WHAT NEEDS TO BE DONE.
Give the listing again, word for word, and let no picture into it.

BEGIN SOURCE MATERIAL

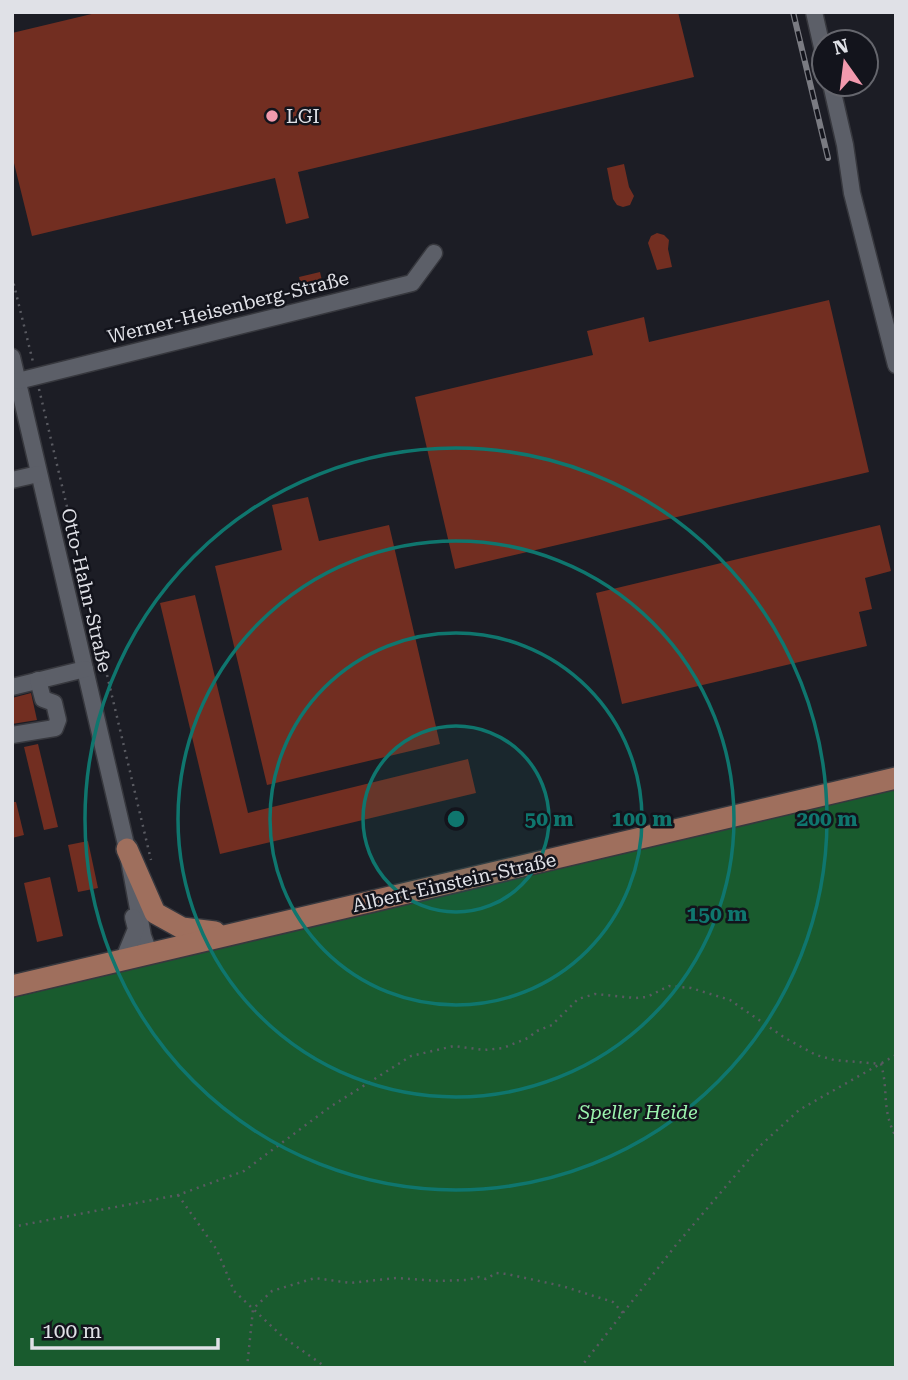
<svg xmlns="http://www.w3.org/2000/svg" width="908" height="1380" font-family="'Roboto Serif',serif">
<rect width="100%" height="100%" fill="#1c1d25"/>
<!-- forest -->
<path fill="#195b2e" d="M 896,785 L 896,1368 L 12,1368 L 12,998 Z"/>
<!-- building -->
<g fill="#722e21">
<path d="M 100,12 L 678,12 L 694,77 L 298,172 L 309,218 L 286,224 L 275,178 L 32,236 L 12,155 L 12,33 Z"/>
<path d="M 624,164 L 629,187 L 634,196 L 630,205 L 623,207 L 617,205 L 613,199 L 607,168 Z"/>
<path d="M 657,233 L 664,235 L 669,240 L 668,249 L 672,267 L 657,270 L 648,243 L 651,236 Z"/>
<path d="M 320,272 L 323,285 L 302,290 L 299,277 Z"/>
<path d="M 829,300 L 869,472 L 455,569 L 415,397 L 593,355 L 587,331 L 644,317 L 649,342 Z"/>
<path d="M 308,497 L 319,541 L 389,525 L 440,744 L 267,785 L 215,566 L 282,550 L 272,505 Z"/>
<path d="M 880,525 L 891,571 L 865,578 L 872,609 L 859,612 L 867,646 L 622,704 L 596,593 Z"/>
<path d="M 195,595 L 248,813 L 468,759 L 476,793 L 220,854 L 160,603 Z"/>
<path d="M 31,693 L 37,720 L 12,724 L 12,698 Z"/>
<path d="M 38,744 L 58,827 L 44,830 L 24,747 Z"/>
<path d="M 12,802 L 16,802 L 24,835 L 12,838 Z"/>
<path d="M 88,841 L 98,888 L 78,892 L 68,845 Z"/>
<path d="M 50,877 L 63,936 L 37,942 L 24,883 Z"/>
</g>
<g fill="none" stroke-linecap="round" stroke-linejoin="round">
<!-- minor casing -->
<g stroke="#37383e" stroke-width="19">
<g id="minor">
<path d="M 814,12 L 824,56"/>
<path d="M 831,84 L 845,145 L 852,193 L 896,365"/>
<path d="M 12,357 L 127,849 L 143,936 L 149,952"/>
<path d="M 18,381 L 412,283 L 434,253"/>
<path d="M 12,480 L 38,474"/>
<path d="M 12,687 L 85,669"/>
<path d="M 12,735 L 55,728 L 58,720 L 54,703 L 43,699 L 38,680"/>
<path d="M 124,958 L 136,929 L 133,917"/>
</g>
</g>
<!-- major casing -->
<g stroke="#37383e" stroke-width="24">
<g id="major">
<path d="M 127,849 L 155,913 L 182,928 L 215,932"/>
<path d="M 12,986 L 896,778"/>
</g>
</g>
<!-- path -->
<g stroke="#595a61" stroke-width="2.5" stroke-dasharray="2 5" stroke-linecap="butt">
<path d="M 12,277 L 33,362"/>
<path d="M 39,389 L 151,860"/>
<path d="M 178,1195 L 217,1250 L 234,1291 L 283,1337 L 327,1368"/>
<path d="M 12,1227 L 178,1195 L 244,1171 L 330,1107 L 411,1056 L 454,1046 L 484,1050 L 503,1048 L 528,1038 L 537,1031 L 552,1025 L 578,999 L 595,994 L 635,998 L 647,997 L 669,986 L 691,988 L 730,1000 L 785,1038 L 816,1055 L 834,1060 L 881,1064 C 889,1092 881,1109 896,1137"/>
<path d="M 247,1368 L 253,1309 L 272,1291 L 315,1278 L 350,1283 L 396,1278 L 438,1281 L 466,1280 L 479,1277 L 486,1279 L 496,1273 L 507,1274 L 562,1286 L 613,1302 L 623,1313"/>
<path d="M 580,1368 L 676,1245 L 762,1144 L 799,1110 L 896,1055"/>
</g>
<!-- minor -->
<use href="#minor" stroke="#5c5f68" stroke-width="16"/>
<!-- major -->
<use href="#major" stroke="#9f6f5d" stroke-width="21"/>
<!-- rail casing -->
<g stroke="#7a7b82" stroke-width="6">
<path id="rail" d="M 793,12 L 828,158"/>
</g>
<!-- rail -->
<use href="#rail" stroke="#13141c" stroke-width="3.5" stroke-dasharray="10" stroke-linecap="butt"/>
</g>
<!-- distance rings -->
<circle cx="456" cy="819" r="93" fill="#0f766e" fill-opacity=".12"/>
<g fill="none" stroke="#0f766e" stroke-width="3.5">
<circle cx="456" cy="819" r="93"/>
<circle cx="456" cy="819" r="186"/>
<circle cx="456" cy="819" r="278"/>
<circle cx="456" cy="819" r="371"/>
</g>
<!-- markers -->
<circle fill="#f29aae" stroke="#13141c" stroke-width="2.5" cx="272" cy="116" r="7"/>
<g text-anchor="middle" stroke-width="5" stroke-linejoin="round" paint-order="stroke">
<!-- poi labels -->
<g font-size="19" fill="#e0e1e7" stroke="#13141c" text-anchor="start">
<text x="286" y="123">LGI</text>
</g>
<!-- street labels -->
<g font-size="19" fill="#e0e1e7" stroke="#13141c">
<text transform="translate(228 307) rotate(-14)" y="7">Werner-Heisenberg-Straße</text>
<text transform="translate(87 590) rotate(77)" y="7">Otto-Hahn-Straße</text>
<text transform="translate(454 882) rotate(-13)" y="7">Albert-Einstein-Straße</text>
</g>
<!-- park labels -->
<g font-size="19" font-style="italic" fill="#9bf4ae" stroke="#13141c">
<text x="638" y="1119">Speller Heide</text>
</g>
</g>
<circle cx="456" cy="819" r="10" fill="#0f766e" stroke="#13141c" stroke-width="3.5"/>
<g font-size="21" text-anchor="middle" font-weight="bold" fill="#0f766e" stroke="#13141c" stroke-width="5" stroke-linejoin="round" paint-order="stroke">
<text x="549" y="826">50 m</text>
<text x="642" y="826">100 m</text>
<text x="827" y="826">200 m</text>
<text x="717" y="921">150 m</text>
</g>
<!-- border -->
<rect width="908" height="1380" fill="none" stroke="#e0e1e7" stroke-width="28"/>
<!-- north arrow -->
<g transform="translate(845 63) rotate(346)"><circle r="33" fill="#13141c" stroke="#65666d" stroke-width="2"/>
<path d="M0-5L12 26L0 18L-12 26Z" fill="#f29aae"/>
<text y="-10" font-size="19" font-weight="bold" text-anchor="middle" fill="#e0e1e7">N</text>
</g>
<!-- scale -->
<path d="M32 1338v10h186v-10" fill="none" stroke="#e0e1e7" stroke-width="3.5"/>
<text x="42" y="1338" font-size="21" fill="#e0e1e7" stroke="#13141c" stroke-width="5" paint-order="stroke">100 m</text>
</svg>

END SOURCE MATERIAL

RESULT OF THIS EXERCISE.
<svg xmlns="http://www.w3.org/2000/svg" width="908" height="1380" font-family="'Roboto Serif',serif">
<rect width="100%" height="100%" fill="#1c1d25"/>
<!-- forest -->
<path fill="#195b2e" d="M 896,785 L 896,1368 L 12,1368 L 12,998 Z"/>
<!-- building -->
<g fill="#722e21">
<path d="M 100,12 L 678,12 L 694,77 L 298,172 L 309,218 L 286,224 L 275,178 L 32,236 L 12,155 L 12,33 Z"/>
<path d="M 624,164 L 629,187 L 634,196 L 630,205 L 623,207 L 617,205 L 613,199 L 607,168 Z"/>
<path d="M 657,233 L 664,235 L 669,240 L 668,249 L 672,267 L 657,270 L 648,243 L 651,236 Z"/>
<path d="M 320,272 L 323,285 L 302,290 L 299,277 Z"/>
<path d="M 829,300 L 869,472 L 455,569 L 415,397 L 593,355 L 587,331 L 644,317 L 649,342 Z"/>
<path d="M 308,497 L 319,541 L 389,525 L 440,744 L 267,785 L 215,566 L 282,550 L 272,505 Z"/>
<path d="M 880,525 L 891,571 L 865,578 L 872,609 L 859,612 L 867,646 L 622,704 L 596,593 Z"/>
<path d="M 195,595 L 248,813 L 468,759 L 476,793 L 220,854 L 160,603 Z"/>
<path d="M 31,693 L 37,720 L 12,724 L 12,698 Z"/>
<path d="M 38,744 L 58,827 L 44,830 L 24,747 Z"/>
<path d="M 12,802 L 16,802 L 24,835 L 12,838 Z"/>
<path d="M 88,841 L 98,888 L 78,892 L 68,845 Z"/>
<path d="M 50,877 L 63,936 L 37,942 L 24,883 Z"/>
</g>
<g fill="none" stroke-linecap="round" stroke-linejoin="round">
<!-- minor casing -->
<g stroke="#37383e" stroke-width="19">
<g id="minor">
<path d="M 814,12 L 824,56"/>
<path d="M 831,84 L 845,145 L 852,193 L 896,365"/>
<path d="M 12,357 L 127,849 L 143,936 L 149,952"/>
<path d="M 18,381 L 412,283 L 434,253"/>
<path d="M 12,480 L 38,474"/>
<path d="M 12,687 L 85,669"/>
<path d="M 12,735 L 55,728 L 58,720 L 54,703 L 43,699 L 38,680"/>
<path d="M 124,958 L 136,929 L 133,917"/>
</g>
</g>
<!-- major casing -->
<g stroke="#37383e" stroke-width="24">
<g id="major">
<path d="M 127,849 L 155,913 L 182,928 L 215,932"/>
<path d="M 12,986 L 896,778"/>
</g>
</g>
<!-- path -->
<g stroke="#595a61" stroke-width="2.5" stroke-dasharray="2 5" stroke-linecap="butt">
<path d="M 12,277 L 33,362"/>
<path d="M 39,389 L 151,860"/>
<path d="M 178,1195 L 217,1250 L 234,1291 L 283,1337 L 327,1368"/>
<path d="M 12,1227 L 178,1195 L 244,1171 L 330,1107 L 411,1056 L 454,1046 L 484,1050 L 503,1048 L 528,1038 L 537,1031 L 552,1025 L 578,999 L 595,994 L 635,998 L 647,997 L 669,986 L 691,988 L 730,1000 L 785,1038 L 816,1055 L 834,1060 L 881,1064 C 889,1092 881,1109 896,1137"/>
<path d="M 247,1368 L 253,1309 L 272,1291 L 315,1278 L 350,1283 L 396,1278 L 438,1281 L 466,1280 L 479,1277 L 486,1279 L 496,1273 L 507,1274 L 562,1286 L 613,1302 L 623,1313"/>
<path d="M 580,1368 L 676,1245 L 762,1144 L 799,1110 L 896,1055"/>
</g>
<!-- minor -->
<use href="#minor" stroke="#5c5f68" stroke-width="16"/>
<!-- major -->
<use href="#major" stroke="#9f6f5d" stroke-width="21"/>
<!-- rail casing -->
<g stroke="#7a7b82" stroke-width="6">
<path id="rail" d="M 793,12 L 828,158"/>
</g>
<!-- rail -->
<use href="#rail" stroke="#13141c" stroke-width="3.5" stroke-dasharray="10" stroke-linecap="butt"/>
</g>
<!-- distance rings -->
<circle cx="456" cy="819" r="93" fill="#0f766e" fill-opacity=".12"/>
<g fill="none" stroke="#0f766e" stroke-width="3.5">
<circle cx="456" cy="819" r="93"/>
<circle cx="456" cy="819" r="186"/>
<circle cx="456" cy="819" r="278"/>
<circle cx="456" cy="819" r="371"/>
</g>
<!-- markers -->
<circle fill="#f29aae" stroke="#13141c" stroke-width="2.5" cx="272" cy="116" r="7"/>
<g text-anchor="middle" stroke-width="5" stroke-linejoin="round" paint-order="stroke">
<!-- poi labels -->
<g font-size="19" fill="#e0e1e7" stroke="#13141c" text-anchor="start">
<text x="286" y="123">LGI</text>
</g>
<!-- street labels -->
<g font-size="19" fill="#e0e1e7" stroke="#13141c">
<text transform="translate(228 307) rotate(-14)" y="7">Werner-Heisenberg-Straße</text>
<text transform="translate(87 590) rotate(77)" y="7">Otto-Hahn-Straße</text>
<text transform="translate(454 882) rotate(-13)" y="7">Albert-Einstein-Straße</text>
</g>
<!-- park labels -->
<g font-size="19" font-style="italic" fill="#9bf4ae" stroke="#13141c">
<text x="638" y="1119">Speller Heide</text>
</g>
</g>
<circle cx="456" cy="819" r="10" fill="#0f766e" stroke="#13141c" stroke-width="3.5"/>
<g font-size="21" text-anchor="middle" font-weight="bold" fill="#0f766e" stroke="#13141c" stroke-width="5" stroke-linejoin="round" paint-order="stroke">
<text x="549" y="826">50 m</text>
<text x="642" y="826">100 m</text>
<text x="827" y="826">200 m</text>
<text x="717" y="921">150 m</text>
</g>
<!-- border -->
<rect width="908" height="1380" fill="none" stroke="#e0e1e7" stroke-width="28"/>
<!-- north arrow -->
<g transform="translate(845 63) rotate(346)"><circle r="33" fill="#13141c" stroke="#65666d" stroke-width="2"/>
<path d="M0-5L12 26L0 18L-12 26Z" fill="#f29aae"/>
<text y="-10" font-size="19" font-weight="bold" text-anchor="middle" fill="#e0e1e7">N</text>
</g>
<!-- scale -->
<path d="M32 1338v10h186v-10" fill="none" stroke="#e0e1e7" stroke-width="3.5"/>
<text x="42" y="1338" font-size="21" fill="#e0e1e7" stroke="#13141c" stroke-width="5" paint-order="stroke">100 m</text>
</svg>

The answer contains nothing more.